What is the unique way that you are using neuroscience, NCTC work?
What I love about what I learned with BEabove is that it can change how we show up. It might seem like kind of squishy, human-development-type stuff to some people – like when I think of engineers or tech folks, that’s not really something they’re interested in. But because there’s neuroscience behind it, it opens the door just enough that they are able to embrace it and start to see the changes take place.
I don’t start any group sessions without something related to metaphors or images. I don’t care who the group is – board of directors, entry level – this is how we start the work. The reason for this is that everything we know is in our left hemisphere, and everything new is in our right. We are going to create a gate to access the right hemisphere, and this is the only way to get new information. So far nobody has said, “This is stupid.” If I do receive any pushback I just tell them that if we want different, we have to access different, and that always works!
What has had the biggest impact on students? On the school?
Two things. First, it’s sustainable. According to the process we learn in coaching training, most of it is reliant on us as coaches asking powerful questions. I think it’s challenging for an individual to ask themselves powerful questions, but with the BEabove material, it’s something they can take away that’s concrete and they can use themselves. I tell clients, “I will be with you as long as you want, but my goal is that you will be able to coach yourself through things in the future”. And with these tools, they can do that.
Second, it lasts. As we work together we are literally rewiring their brains, and those changes really stick. It’s neuroplasticity. They create a new wiring around something and it stays with them. They’ve changed.
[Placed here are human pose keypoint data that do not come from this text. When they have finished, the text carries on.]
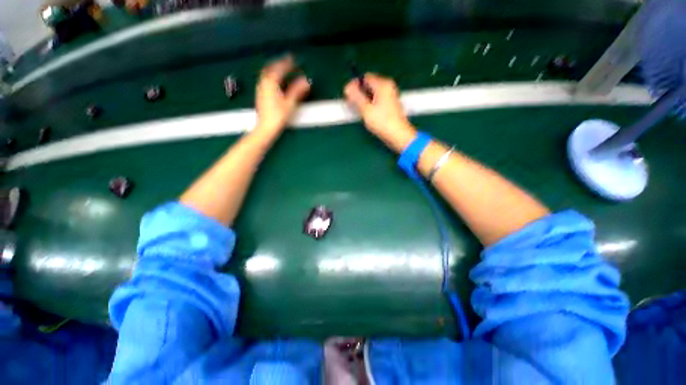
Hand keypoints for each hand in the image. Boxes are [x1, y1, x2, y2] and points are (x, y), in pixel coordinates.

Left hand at [255, 55, 310, 136]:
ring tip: (282, 69)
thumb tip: (306, 81)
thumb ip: (297, 90)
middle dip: (279, 63)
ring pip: (266, 73)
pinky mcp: (260, 94)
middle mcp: (264, 82)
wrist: (266, 127)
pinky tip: (275, 81)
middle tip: (288, 62)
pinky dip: (271, 76)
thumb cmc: (278, 116)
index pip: (280, 68)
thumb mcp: (290, 103)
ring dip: (274, 69)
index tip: (294, 59)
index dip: (288, 63)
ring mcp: (260, 88)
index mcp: (271, 83)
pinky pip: (265, 79)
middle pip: (270, 68)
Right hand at [344, 74, 416, 152]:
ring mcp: (390, 96)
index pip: (365, 77)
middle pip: (369, 85)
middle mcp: (388, 87)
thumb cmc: (382, 122)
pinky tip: (367, 113)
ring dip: (364, 99)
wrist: (398, 135)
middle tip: (352, 104)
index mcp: (383, 85)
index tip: (348, 96)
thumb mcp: (366, 109)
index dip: (354, 85)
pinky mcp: (390, 105)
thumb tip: (347, 87)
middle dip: (359, 93)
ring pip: (372, 93)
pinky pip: (376, 100)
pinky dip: (370, 104)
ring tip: (359, 111)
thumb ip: (355, 97)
How has this learning enabled you to go to places you would have otherwise been unable to go?
There’s such an emphasis now in leadership on the being vs. the doing. The tools and practices I’ve learned from BEabove have impacted both the way I show up with a client, and also who I am in the world.
When I am working through something personally or noticing emotions come up, I am able to stop and think, “Okay is there a tool I can use to get myself out of this?” There’s not a tool in the BEabove playbook that I haven’t used on myself and I have stories that go along with each one. This makes me so much more comfortable and confident using them with clients.
I now see myself as the instrument, as the interface between me and the work I want to do. I really think that’s the biggest gift. I have learned that it has to start with me; I have to use this on myself first, and I do all the time. I think that’s the biggest piece of this – I know how to manage myself.